Howie Lee thinks we might be living in the Matrix. Speaking from his home in Taipei, Taiwan, the Beijing-born club producer is waxing on the possibility that we’ve all just been imagined by someone else, either human or artificial. “I don’t know what to believe and I don’t know what is to value in this world anymore,” he says. “I’m always very anxious about what’s going to happen in the short future. I believe in the Matrix and I believe we might already be in it.”

Listening to his thrilling recent EP Homeless, one can hear the digital dread he describes, but its substance isn’t all future-fearing flourishes. When he speaks to FACT in June, he says he’s been digging a lot of old folk music from the Western border of China – sounds from Xinjiang, Tibet and Yunnan that meld Buddhist histories with Muslim traditions from China’s neighbors. This global influence from both the physical and digital worlds is imprinted all over the EP, which was named after the placelessness of the music.

Created with software like the granular synthesizer iPad app iDensity and popular entry-level DAW GarageBand – “most people delete it, but GarageBand has Chinese drum kit and erhu that’s really awesome” – as well as live instruments, the six-song collection is slaughtering club music made for our nearly-dystopian present. And if you can’t grasp the technicolor collage that its sounds invoke, Lee’s music videos deftly illustrate the world he is trying to sort out.

“I’m scared about real life, but the virtual life is more scary to me … when I play music, I feel safe.”

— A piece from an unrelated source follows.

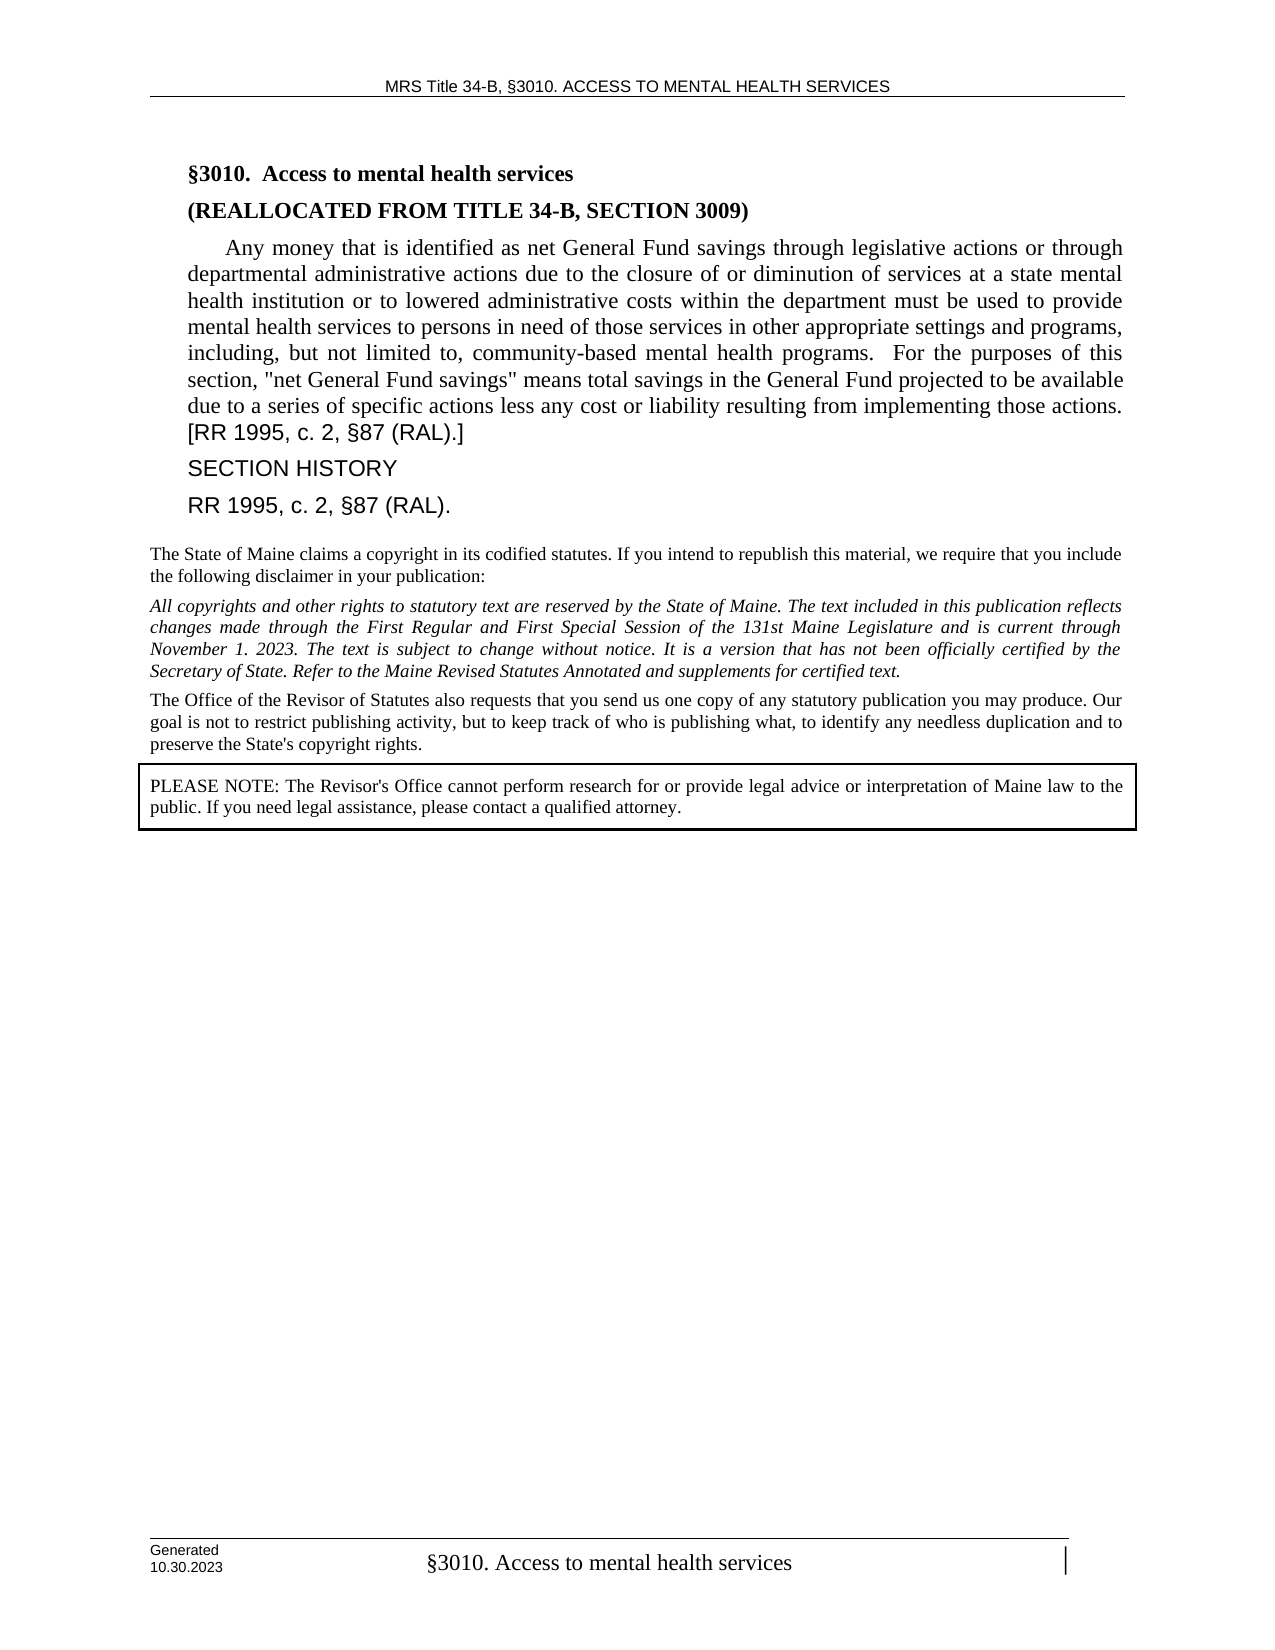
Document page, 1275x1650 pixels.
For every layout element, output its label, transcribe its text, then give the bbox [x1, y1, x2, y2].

His visual identity is inspired by his wife, renowned designer Veeeky. “I’m inspired by a lot of cyberpunk things and I always think we’re already living in a dream and living in a sort of AI-controlled dream,” Lee says. “You have your own space, but you never really have space. Everything is in front of you like: BUY ME, CLICK ME.” He uses Cinema 4D and other 3D drafting tools to make his videos and other pieces of art. For a half decade, Lee has been incorporating these elements into his live show with Veeeky crafting the visual accompaniments to his music and another friend supplying a self-made game engine to the video art.

Lee is part of Do Hits, a label that originated in 2011 as a party at Beijing punk hangout School Bar before becoming fully-realized after moving to underground dance club Dada. But like Do Hits, Lee’s origins are also in punk. “I was in cheesy pop-punk like Green Day,” Lee says, looking back at his time as an audio engineering student a Communication University of China. “There were just a lot of show opportunities, but I had no idea why I was doing until I said, ‘OK, fuck this, this is boring, it’s not creative, these are cheesy pop songs.'” His roommate at the time taught him how to use Traktor and the two started DJing at bars together. But it was after university that dance music truly became his passion.

“When Justice came out and I was like, ‘OK, this is new music. It’s not punk, but it’s not the trance music that I used to listen to. It just grabbed my mind and I said, ‘I wanna do something like this.’” And like Justice, Lee’s brand of dance music is all about pushing the conversation forward. Throughout Homeless, there are multiple threads to latch onto in each track that transport its listener across varying musical landscapes. He’s created a kaleidoscopic world in order to grapple with what he sees as an easily manipulated reality. “I’m scared about real life, but the virtual life is more scary to me,” he says. “There is no way to get rid of the internet and it’s not necessary to, either. It’s more about self-control and not losing your awareness of yourself. When I play music, I feel safe.”